Cyber-security startup Netography emerged from stealth on Feb. 7 with a new technology approach to help organizations defend against the risk of distributed denial-of-service (DDoS) attacks.
DDoS attacks typically involve large volumes of attack bandwidth that overwhelm services, rendering them unavailable. Defending against DDoS is, however, about more than simply having more bandwidth available than an attacker. Netography’s approach brings together threat intelligence with a deep understand of network flow protocol data to help organizations identify potential threats and then implement the right types of Access Control Lists (ACLs) to limit risk.
“The secret sauce of DDoS defense companies in general is all based on how well you can see the telemetry of your network and how well you can manage that information,” Barrett Lyon, CEO of Netography, told eWEEK.
Lyon is no stranger to the world of DDoS companies, having founded several of them. In 2003, Lyon founded Prolexic, which Akamai acquired for $370 million in 2013. He went on to found defense.Net, as a DDoS mitigation in the cloud vendor, which summarily was acquired by F5 Networks in 2014.
How Netography Works
Modern networking infrastructure broadly makes use of multiple protocols, including sFlow and netflow, among others, that provide packet flow visibility. Lyon noted that the flow protocols largely were initially used just for bandwidth management.
“We got into it [flow] and we realized you could actually find all this security stuff too—maybe not all of it, but a good 80 to 90 percent of what will hit your routers and switches, we can see by reconstruction through flow,” Lyon explained. “There’s a whole variety of security things that we’ve written algorithms to detect from the flow data.”
Lyon said Netography works as a service, where organizations are able to get a comprehensive view of what is going on within their network. Beyond just visibility, Netography also makes use of the BGP Flowspec. He explained that with Flowspec, Netography is able to stream ACLs in real time into a remote network or switch to automatically help set up network policies that can be used to block DDoS risks.
“So if you have our service enabled, you export your flow to us, we analyze it, we figure out what’s going wrong and then we tell your switch or router what to do,” Lyon said. “We turn those devices into security devices before even it hits the firewall infrastructure or anything like that, which is then reducing the load on the rest of the network.”
Reflection Attacks
Among the most commonly used techniques by DDoS attackers is the use of amplification and reflection, which increases the bandwidth for an attack. With an amplification/reflection attack, hackers take advantage of misconfigured services on different servers to amplify attack volume. Often, the sources of the amplification are not aware that they are part of an attack and simply blocking a given address outright might not necessarily be the best option.

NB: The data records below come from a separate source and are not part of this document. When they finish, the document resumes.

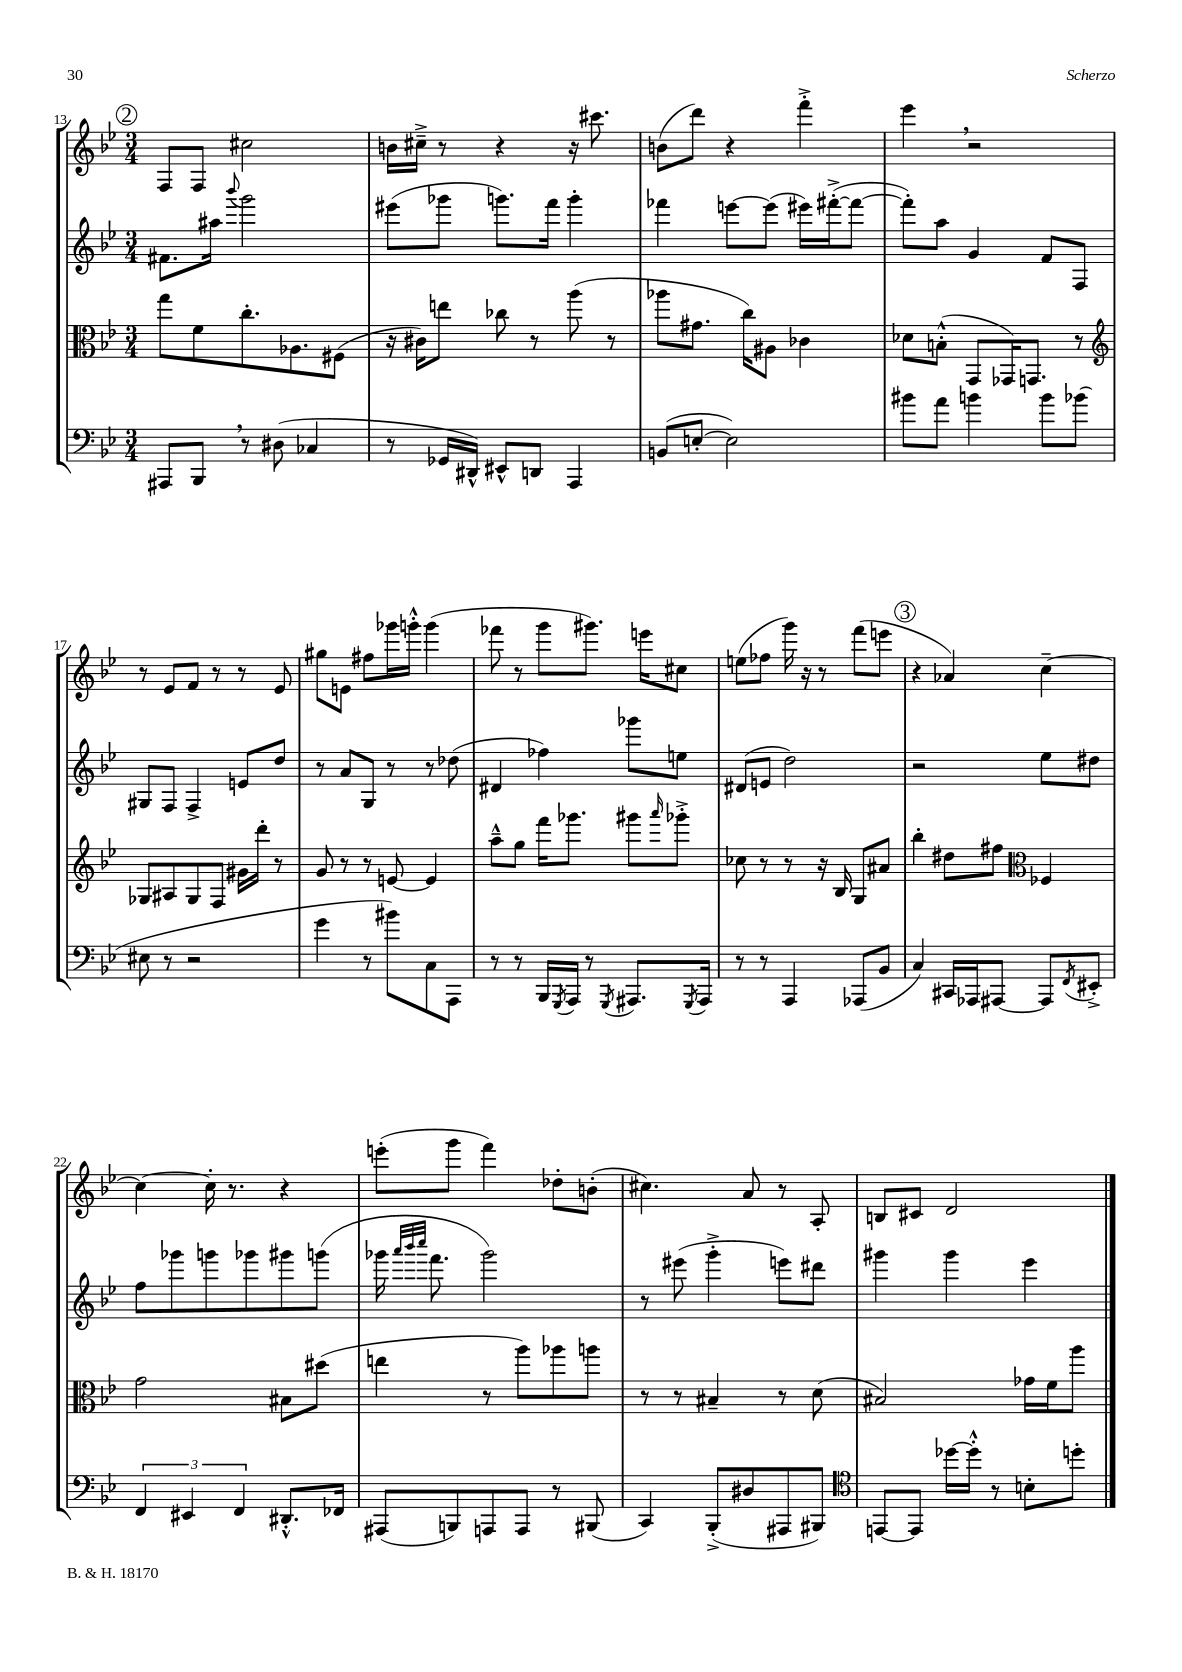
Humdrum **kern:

**kern	**kern	**kern	**kern
*staff4	*staff3	*staff2	*staff1
*clefF4	*clefC3	*clefG2	*clefG2
*k[b-e-]	*k[b-e-]	*k[b-e-]	*k[b-e-]
*M3/4	*M3/4	*M3/4	*M3/4
8AAA#/L	8gg\L	8.f#\L	8F/L
8BBB-/J	8f\	.	8F/J
.	.	16aa#\Jk	.
.	.	8qqbbb-/	.
8r	8.cc'\	2ggg\	2cc#\
(8D#\	.	.	.
.	8.A-\	.	.
4C-/	.	.	.
.	(8F#\J	.	.
=	=	=	=
8r	16r	(8eee#\L	16b\LL
.	16c#\LK)	.	16cc#~^\JJ
16GG-/LL	8ee\J	8ggg-\J	8r
16DD#^^/JJ)	.	.	.
8EE#^^/L	8cc-\	8.ggg\L)	4r
8DD/J	8r	.	.
.	.	16fff\Jk	.
4AAA/	(8aa\	4ggg'\	16r
.	.	.	8.ccc#\
.	8r	.	.
=	=	=	=
(8BB/L	8aa-\L	4fff-\	(8b\L
[8E'/J	8.g#\J	.	8ddd\J)
2E\])	.	[8eee\L	4r
.	16cc\LK)	.	.
.	8A#\J	(8eee\]J	.
.	4c-\	16eee#\LL)	4fff'^\
.	.	([16fff#'^\J	.
.	.	8fff#\_J	.
=	=	=	=
8b#\L	8d-\L	8fff#'\]L)	4eee-\
8a\J	(8B'^^\J	8aa\J	.
4b\	8GG/L	4g/	2r
.	16GG-/K)	.	.
.	8.GG/J	.	.
8b\L	.	8f/L	.
(8b-\J	8r	8F/J	.
=	=	=	=
*	*clefG2	*	*
8E#\	8G-/L	8G#/L	8r
8r	8A#/	8F/J	8e-/L
2r	8G-/	4F^/	8f/J
.	8F/J	.	8r
.	16g#\LL	8e/L	8r
.	16ddd'\JJ	.	.
.	8r	8dd/J	8e-/
=	=	=	=
4g\	8g/	8r	8gg#\L
.	8r	8a/L	8e\J
8r	8r	8G/J	8ff#\L
8b#\L)	[8e/	8r	16ggg-\L
.	.	.	16ggg'^^\JJ
8C\	4e/]	8r	(4ggg\
8AAA\J	.	(8dd-\	.
=	=	=	=
8r	8aa~^^\L	4d#/	8fff-\
8r	8gg\J	.	8r
16BBB-/LL	16fff\LK	4ff-\)	8ggg\L
8qGGG/	.	.	.
16AAA/JJ	8.ggg-\J	.	.
8r	.	.	8.ggg#\J)
8qGGG/	.	.	.
8.AAA#/L	8ggg#\L	8ggg-\L	.
.	.	.	16eee\LK
.	16qqaaa/	.	.
.	8ggg-'^\J	8ee\J	8cc#\J
8qGGG/	.	.	.
16AAA#/Jk	.	.	.
=	=	=	=
8r	8cc-\	(8d#/L	(8ee\L
8r	8r	8e/J	8ff-\J
4AAA/	8r	2dd\)	16ggg\)
.	.	.	16r
.	16r	.	8r
.	16B-/	.	.
(8AAA-/L	8G/L	.	(8fff\L
8BB-/J	8a#/J	.	8eee\J
=	=	=	=
4C/)	4bb-'\	2r	4r
16CC#/LL	8dd#\L	.	4a-/)
16AAA-/J	.	.	.
[8AAA#/J	8ff#\J	.	.
*	*clefC3	*	*
8AAA#/]L	4F-/	8ee-\L	[4cc~\
8qFF/	.	.	.
8EE#'^/J	.	8dd#\J	.
=	=	=	=
6FF/	2g\	8ff\L	4cc\_
.	.	8ggg-\	.
6EE#/	.	.	.
.	.	8ggg\	16cc'\]
.	.	.	8.r
6FF/	.	.	.
.	.	8ggg-\	.
8.DD#'^^/L	8B#\L	8ggg#\	4r
.	(8dd#\J	(8ggg\J	.
16FF-/Jk	.	.	.
=	=	=	=
(8AAA#/L	4ee\	16ggg-\	(8eee'\L
.	.	32qqaaa/LLL	.
.	.	32qqbbb-/	.
.	.	32qqcccc/JJJ	.
.	.	8.fff\	.
8BBB/)	.	.	8ggg\J
8AAA/	8r	2ggg-\)	4fff\)
8AAA/J	8aa\L)	.	.
8r	8aa-\	.	8dd-'\L
(8BBB#/	8aa\J	.	(8b'\J
=	=	=	=
4CC/)	8r	8r	4.cc#\)
.	8r	(8eee#\	.
(8BBB-'^/L	4B#~/	4ggg'^\	.
8D#/	.	.	8a/
8AAA#/	8r	8eee\L)	8r
8BBB#/J)	(8d\	8ddd#\J	8A'/
=	=	=	=
*clefC4	*	*	*
[8EE/L	2B#/)	4ggg#\	8B/L
8EE/]J	.	.	8c#/J
[16dd-\LL	.	4ggg#\	2d/
16dd-'^^\]JJ	.	.	.
8r	.	.	.
8B'\L	16g-\LL	4eee-\	.
.	16f\J	.	.
8dd'\J	8aa\J	.	.
==	==	==	==
*-	*-	*-	*-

“We detect there’s that attack happening, we tell you where it’s headed to and try to extract an ACL that would give you some meaningful results,” Lyon said. “So the ACL in that case wouldn’t necessarily be IP addresses; it would probably be the UDP port that’s being used for the amplification attack.”
Dan Murphy, co-founder and CTO of Netography, said one of the core strengths of flowspec is that it can get to the right level of granularity for policy.
“Flowspec is more of a scalpel versus a sledgehammer, which makes it really powerful,” Murphy said.
Traffic Scrubbing
One of the techniques used by some DDoS vendors, including Prolexic, is an approach known as scrubbing, where traffic is “cleaned” prior to it being received by an enterprise router. Lyon emphasized that what Netography is doing is very different and, in his view, many modern enterprise networks are often very large and don’t need scrubbers.
“If you can put your own infrastructure that you have to work, you don’t necessarily need a Prolexic anymore,” Lyon said.
Lyon noted that in his experience some of the largest DDoS attacks on record, including one that surpassed 1 terabit per second of attack bandwidth, were able to be mitigated with a single ACL policy. Netography also makes use of threat data intelligence to enrich the flow data that is collected. The threat data is used to help create the network controls that can help to minimize the impact of a DDoS attack.
While Netography is now officially emerging from stealth, Lyon said he expects general availability of the service will come in mid-March. One of the other key innovations that Netography will have with general availability is a support center offering that is enabled via Slack messaging.
“We’ve actually created a synthetic command line interface where you and your employees or cohorts can join the same Slack channel and run commands against our service and be able to see the same exact charts and graphs and data,” Lyon said. “It enables collaborative work around security events, DDoS attacks or network problems.”